Had a girl with a knee dislocation the other day. Our medic had to push 2 rounds of 5mg morphine for pain management, didn't even take the edge off, you could tell she wasn't faking, either.

COuldn't help but shake my head, asked her "You don't do any drugs, do you?" She just looked at me and said "Uh..no?" And I told her "Good, you would NOT get your money's worth. THat'd be one expensive :censored::censored::censored::censored:ing habit for you"
 
Had a girl with a knee dislocation the other day.

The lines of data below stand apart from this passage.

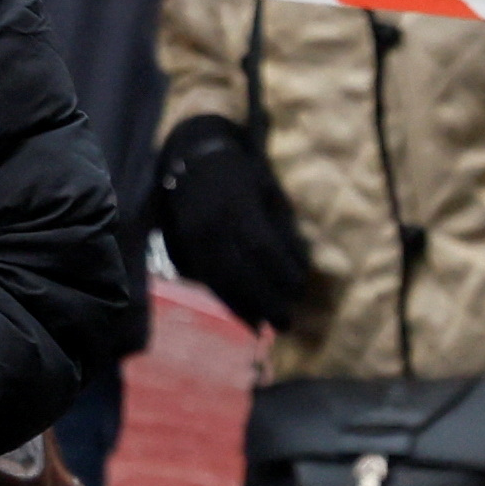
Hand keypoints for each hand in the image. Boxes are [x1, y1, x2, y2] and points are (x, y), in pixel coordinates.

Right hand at [153, 115, 310, 331]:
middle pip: (238, 269)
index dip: (280, 270)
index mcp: (236, 203)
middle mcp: (211, 222)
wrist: (194, 158)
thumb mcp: (269, 190)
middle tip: (286, 323)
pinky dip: (225, 299)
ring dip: (243, 307)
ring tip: (265, 327)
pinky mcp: (184, 246)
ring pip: (218, 279)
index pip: (260, 244)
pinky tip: (243, 315)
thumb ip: (284, 226)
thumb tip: (299, 266)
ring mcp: (193, 236)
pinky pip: (206, 278)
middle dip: (263, 300)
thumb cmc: (243, 174)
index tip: (299, 288)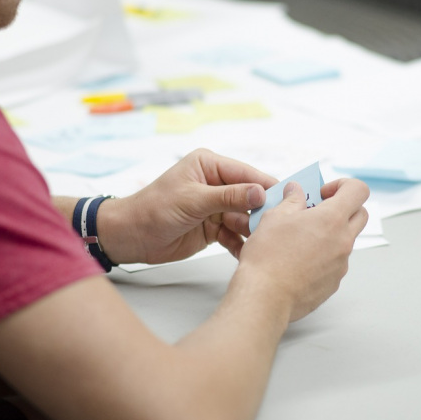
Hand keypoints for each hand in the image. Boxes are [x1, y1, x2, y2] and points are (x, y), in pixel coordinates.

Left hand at [98, 149, 277, 263]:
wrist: (131, 237)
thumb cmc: (153, 209)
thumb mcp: (193, 199)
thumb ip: (229, 197)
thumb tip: (261, 192)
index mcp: (210, 165)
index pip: (247, 174)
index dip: (267, 187)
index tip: (289, 200)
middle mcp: (216, 184)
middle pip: (250, 197)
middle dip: (262, 213)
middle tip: (278, 227)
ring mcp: (216, 207)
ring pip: (245, 218)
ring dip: (253, 231)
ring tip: (264, 244)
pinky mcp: (214, 228)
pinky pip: (235, 235)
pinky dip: (241, 244)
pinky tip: (249, 254)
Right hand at [235, 178, 368, 322]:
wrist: (265, 296)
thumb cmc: (268, 256)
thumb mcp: (275, 217)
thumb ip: (291, 200)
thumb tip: (296, 191)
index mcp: (332, 219)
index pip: (358, 191)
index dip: (343, 186)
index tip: (323, 193)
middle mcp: (343, 241)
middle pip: (360, 215)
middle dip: (343, 208)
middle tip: (317, 212)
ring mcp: (341, 264)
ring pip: (346, 240)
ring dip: (330, 234)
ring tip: (300, 239)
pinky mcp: (333, 283)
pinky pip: (335, 262)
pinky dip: (323, 256)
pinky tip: (298, 261)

Our medic had to push 2 rounds of 5mg morphine for pain management, didn't even take the edge off, you could tell she wasn't faking, either.

COuldn't help but shake my head, asked her "You don't do any drugs, do you?" She just looked at me and said "Uh..no?" And I told her "Good, you would NOT get your money's worth. THat'd be one expensive :censored::censored::censored::censored:ing habit for you"

Was she a redhead? I hear that we redheads have problems with pain meds being ineffective. If she was a redhead, please attach a picture.